Requirement Type Path
RHOAI Operator Operator components/operators/rhoai-operator/
cert-manager Operator Operator components/operators/cert-manager/
Kueue Operator Operator components/operators/kueue-operator/
JobSet Operator Operator components/operators/jobset-operator/
DSC ray: Managed DSC component components/instances/rhoai-instance/
DSC trainingoperator: Managed DSC component components/instances/rhoai-instance/
Kueue Instance + Config Instance components/instances/kueue-instance/, kueue-config/
JobSet Instance Instance components/instances/jobset-instance/
GPU Infrastructure Operator + Instance See gpu-infrastructure.md

cert-manager is required

The official RHOAI 3.3 documentation lists cert-manager as a dependency for Kueue-based workloads (training, Ray). Install the cert-manager Operator before deploying training workloads.

Enable It

Use the pre-built training overlay:

oc apply -k components/instances/rhoai-instance/overlays/training/
spec:
  components:
    ray:
      managementState: Managed
    trainingoperator:
      managementState: Managed

Note

Kueue is set to Unmanaged in the DSC because it is managed by the standalone Red Hat Build of Kueue Operator. See Kueue.

Deploy

Training components are enabled automatically when the rhoai-instance ArgoCD Application points to the training, full, or dev overlay. The Kueue and JobSet operators are installed via their own ApplicationSet-discovered Applications.

# 1. Install all required operators
oc apply -k components/operators/cert-manager/
oc apply -k components/operators/rhoai-operator/
oc apply -k components/operators/kueue-operator/
oc apply -k components/operators/jobset-operator/
oc apply -k components/operators/nfd/
oc apply -k components/operators/gpu-operator/

# Wait for all CSVs to reach Succeeded before proceeding (re-run until all show Succeeded)
watch "oc get csv -A | grep -E 'cert-manager|rhods|kueue|jobset|nfd|gpu'"

# IMPORTANT: Do NOT proceed until every CSV shows "Succeeded".
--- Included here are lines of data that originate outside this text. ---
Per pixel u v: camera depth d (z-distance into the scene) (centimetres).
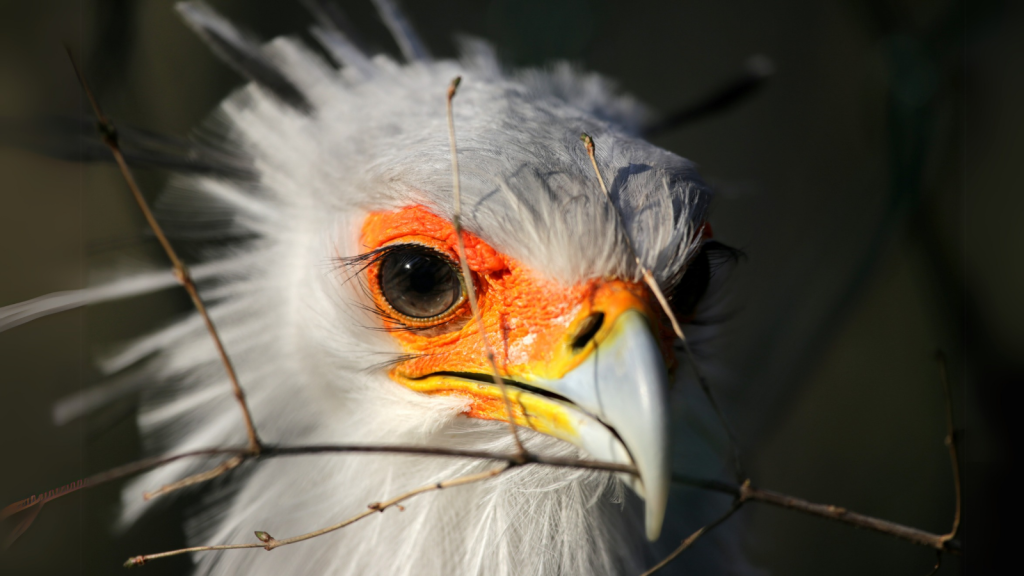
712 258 252
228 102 254
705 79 314
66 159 252
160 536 257
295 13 261
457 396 249
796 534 282
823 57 309
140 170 256
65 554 257
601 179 247
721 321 254
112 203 258
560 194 247
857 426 301
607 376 246
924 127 259
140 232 256
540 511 250
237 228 253
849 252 263
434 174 248
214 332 245
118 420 255
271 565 251
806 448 296
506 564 250
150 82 259
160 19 259
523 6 269
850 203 264
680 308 250
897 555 278
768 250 294
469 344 248
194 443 252
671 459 246
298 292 251
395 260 249
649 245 247
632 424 246
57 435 257
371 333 250
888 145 260
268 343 252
# 2. Install GPU infrastructure
oc apply -k components/instances/nfd-instance/
oc apply -k components/instances/gpu-instance/
oc apply -k components/instances/gpu-workers/examples/aws/  # cloud-specific

# 3. Install Kueue and JobSet instances
oc apply -k components/instances/kueue-instance/
oc apply -k components/instances/kueue-config/
oc apply -k components/instances/jobset-instance/

# 4. Create DSC with training overlay
oc apply -k components/instances/rhoai-instance/overlays/training/

# 5. Wait for DSC
oc wait --for=jsonpath='{.status.conditions[?(@.type=="Ready")].status}'=True \
  datasciencecluster/default-dsc --timeout=600s

Verify

# KubeRay operator should be running
oc get pods -n redhat-ods-applications -l app.kubernetes.io/name=kuberay-operator

# Training operator should be running
oc get pods -n redhat-ods-applications -l control-plane=kubeflow-training-operator

GPU and Kueue required

Distributed training requires GPU infrastructure (NFD + GPU Operator) and Kueue for quota management. Deploy these first. See GPU Infrastructure and Kueue.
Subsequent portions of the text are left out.